By Claude Salhani-Trend:
There are worrying reports coming from reliable sources close to Israel indicating that both Israel and the Lebanese Shiite movement, Hezbollah, are getting ready for yet another possible showdown in South Lebanon.
All indicators point in the direction of war, although that would be an extremely costly and foolhardy war for both sides if it ever were to take place. Though that has never stopped either side form going down a road leading to lemming-like politics, the urge to jump over a precipice for no apparent reason.

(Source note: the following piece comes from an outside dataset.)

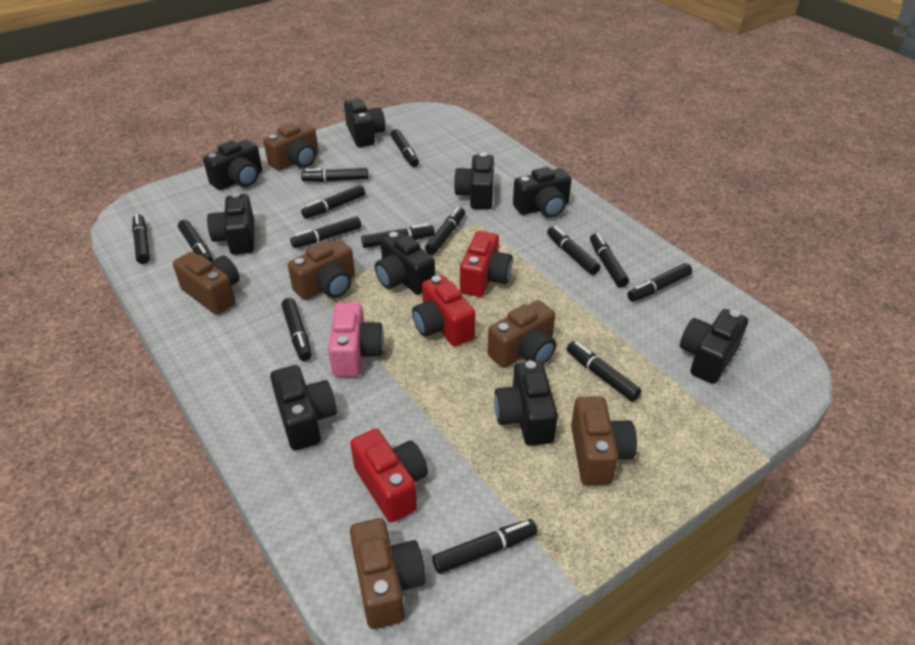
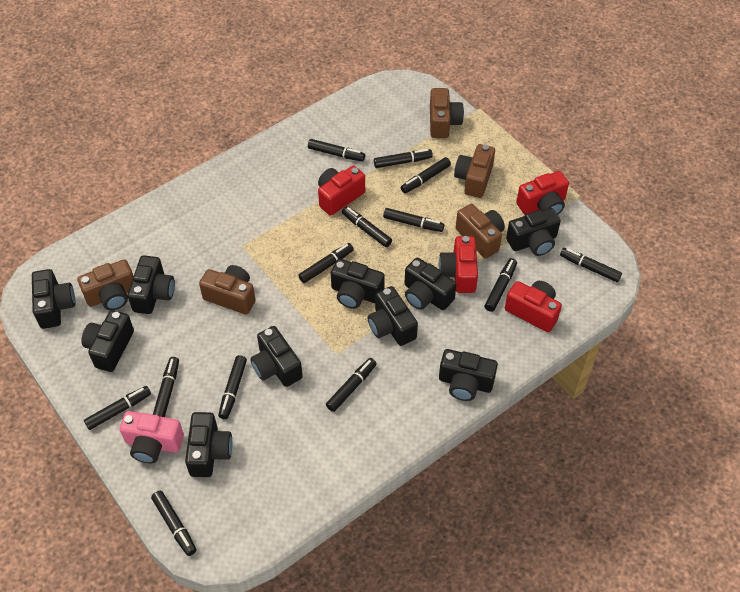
black camera: [203,140,262,190] [207,193,254,255] [270,365,337,451] [344,99,386,147] [375,231,435,295] [454,153,494,210] [494,361,558,446] [513,167,571,218] [680,309,748,384] = 9 -> [32,269,75,329] [81,310,134,372] [128,255,175,314] [185,412,232,477] [250,326,303,387] [331,259,385,309] [367,286,418,346] [404,257,457,310] [439,349,498,401] [506,208,561,256] = 10
black marker: [132,214,150,264] [178,220,213,262] [281,298,312,361] [290,216,362,248] [301,168,368,182] [301,185,365,219] [361,224,435,248] [391,129,419,167] [425,207,465,255] [432,519,537,574] [547,226,600,275] [567,341,642,401] [590,233,629,287] [627,263,692,302] = 14 -> [84,386,151,430] [151,491,196,556] [153,357,179,417] [218,355,247,419] [298,243,354,283] [308,139,365,162] [326,358,377,412] [342,206,392,247] [374,149,433,168] [383,208,444,232] [401,157,451,193] [484,258,517,312] [560,248,622,282] = 13
brown camera: [173,252,240,315] [263,123,319,171] [288,239,355,300] [350,518,426,629] [487,300,556,368] [571,396,637,485] = 6 -> [77,259,134,310] [199,265,255,315] [430,88,464,138] [454,144,495,198] [456,204,505,259] = 5
red camera: [350,429,428,523] [412,275,475,346] [460,231,513,297] = 3 -> [318,166,365,216] [439,236,478,293] [505,281,562,332] [516,171,569,215] = 4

For the militant group another war while it is still deployed in Syria on the side of the government in the civil war now in its entering its third year, all while Sunni instigators are periodically placing bombs in Shiite dominated sectors in Lebanon would be political suicide.
Are Hezbollah and Israel preparing for the next war? Many believe so, pointing to telltale signs that despite all logic that they should not, still are doing so.
Backing up these claims is a report last month in the Wall Street Journal claiming that Hezbollah has successfully smuggled and disbursed more than 100,000 rockets, advanced anti-aircraft, anti-ship, and surface to surface missiles into Lebanon.
The same report claims that the Lebanese militia smuggled and dispersed 100,000 rockets and missiles throughout military installations in South Lebanon.
Still according to the same report, Hezbollah officials have taken to bragging that they can saturation bomb Israeli population centers. And Iranian officials boasted that the group can strike anywhere in Israel with pinpoint accuracy.
Israel's offshore oil platforms are thought to be particularly vulnerable, easy targets for the militia's artillery spotters. This move is apparently worrying the Lebanese March 14 movement who has criticized Hezbollah, accusing them of trying to open a new front with Israel in the Mediterranean Sea.
Israel meanwhile has threatened that the next campaign will be "broad" in response to Hezbollah's preparations.
Politically or militarily it makes no sense at this time for Hezbollah already, caught up in the Syrian civil war to be eager to open yet another front, this one much closer to home in South Lebanon where the majority of towns and villages are Shi'ite, placing the political leadership under greater pressure from their constituents.
Additionally, targeting Israel's offshore oil platforms will set a precedent in this dangerous escalation of violence in the Middle East, and place in jeopardy Lebanon's future oil ventures in the Eastern Mediterranean.
Opening a new front in south Lebanon would certainly not be
advantageous to Hezbollah nor to Lebanon. It would have benefits for
Syria, if things started to go bad for President Bashar Assad in
Damascus. Igniting a new front along the Lebanese-Israeli border will
automatically expand the Syria civil war, dragging Israel and Lebanon
into the conflict.
Under such a scenario South Lebanon would be overrun in no time by the plethora of Islamists jihadist groups currently fighting in Syria, all eager as can be for a chance to fight Israel, now that the Jewish state has a direct border with militant Islam.
The big difference in Israel's border with Lebanon, as opposed to those with Syria, where Israeli and Syrian forces on the Golan Heights are separated by several miles of no man's land, and even Gaza is a small distance from Israeli settlements, in northern Israel the Jewish settlements, hamlet, cities are just a few vulnerable yards from Lebanese soil and from Hezbollah fighters, and in the near future quite possibly close to groups such as al-Qaida, Islamic State of Iraq and Syria and the Chechen and other Muslim Europeans and their allies.
It would appear that Syrian President Bashar Assad kept true to his word when at the beginning of the conflict he said that he would turn the region into a hell and drag everyone down with him.
Claude Salhani is a journalist and political analyst specializing in the Middle East, Central Asia and terrorism. He is senior editor of the English service of the Trend Agency in Baku, Azerbaijan.